* Excerpt to read
Michael Gableman is an associate justice of the Wisconsin Supreme Court. He was elected to this office on April 1, 2008 for a ten-year term. His term expires in 2018.

Education

Gableman received his B.A. in Education and History from Ripon College in 1988 and his J.D. from Hamline University School of Law in 1993.[1]

Career

After graduating from law school, Gableman was a law clerk in Douglas County, Minnesota for two years, then Brown County, Wisconsin for one year. In 1996, he became Assistant District Attorney in Langlade County. One year later, he became a prosecutor in Marathon County. He stayed in this position for two years, until he became District Attorney for Ashland County. In 2002, Gableman was appointed a Burnett County Circuit Court Judge. He served in this position until winning election to the Wisconsin Supreme Court in 2008.[1][2]

Awards and associations

  • Member, Fraternal Order of Moose
  • Past Grand Knight, Ashland Council, Knights of Columbus Masons
  • Member, Rotary International[1]

Elections

2008

Gableman won election to the Wisconsin Supreme Court in 2008, defeating incumbent Louis Butler with 51.19% of the vote.[3]

Candidate IncumbentElection %
Supreme-Court-Elections-badge.png
Michael Gableman ApprovedA No51.1%
Louis Butler Yes48.5%

[4]

Judicial commission complaint

On October 7, 2008, the Wisconsin Judicial Commission filed a complaint against Justice Gableman over an advertisement used during his 2008 campaign against Justice Louis Butler.[5] On November 19, 2008, Justice Gableman issued a response to the complaint, stating that his first amendment rights were violated and that campaign advertising should be considered free speech.[6]

The Ad

The television advertisement in question referred to a case that Butler worked on when he was a public defender. Butler represented Reuben Lee Mitchell from 1985 to 1988 in State v. Reuben Lee Mitchell, Mitchell’s appeal of his conviction in circuit court.[5] Mitchell was convicted of molesting an 11 year-old girl.

The abridged audio text of the ad was as follows:

...Louis Butler worked to put criminals on the street. Like Reuben Lee Mitchell who raped an 11-year-old girl with learning disabilities. Butler found a loophole. Mitchell went on to molest another child.

* Exercise requirements
1. Reproduce the passage of the Michael Gableman profile between "Judicial commission complaint" and "11 year-old girl.", inclusive.
2. Carry on writing the Michael Gableman profile, picking up after its final sentence.

* Data below

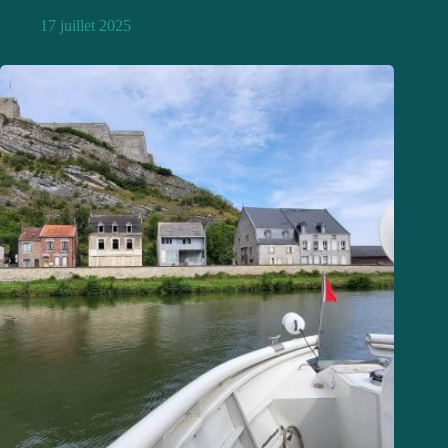
17 juillet 2025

* Numbered answers
1.
Judicial commission complaint

On October 7, 2008, the Wisconsin Judicial Commission filed a complaint against Justice Gableman over an advertisement used during his 2008 campaign against Justice Louis Butler.[5] On November 19, 2008, Justice Gableman issued a response to the complaint, stating that his first amendment rights were violated and that campaign advertising should be considered free speech.[6]

The Ad

The television advertisement in question referred to a case that Butler worked on when he was a public defender. Butler represented Reuben Lee Mitchell from 1985 to 1988 in State v. Reuben Lee Mitchell, Mitchell’s appeal of his conviction in circuit court.[5] Mitchell was convicted of molesting an 11 year-old girl.

2.
Can Wisconsin families feel safe with Louis Butler on the Supreme Court?"[5]

The section of the ad in question was, "Butler found a loophole. Mitchell went on to molest another child." The second molestation was not, as some though the ad implied, a direct consequence of Butler's loophole. Butler successfully argued before an appellate panel that the trial court improperly admitted certain evidence, such as the age of the girl, which likely prejudiced the jury. The panel ordered a new trial, but the Supreme Court reversed, holding that the error did not affect the trial's fairness. Mitchell remained in prison until he was released on parole in 1992. Three years later, Mitchell went on to rape another child.[5]

On July 8, 2009, attorneys representing Justice Gableman said that the complaint filed against Gableman was considered a "form of harassment and punishment by the state" in a court filing responding to a separate filing issued by the judicial commission. The judicial commission said Gableman's ad "does extreme violence to the public's confidence in the integrity of Wisconsin's judicial system."[5] The filing also mentioned: "The false statement of fact in the advertisement is that Louis Butler was in some way responsible for the release from prison of Reuben Lee Mitchell and for Mitchell's subsequent crime. It is accomplished by the conflation of four sentences into one lie."[7]

The judicial commission requested that Gableman's colleagues on the Court discipline him on the claim that the ad intentionally misled voters about Louis Butler.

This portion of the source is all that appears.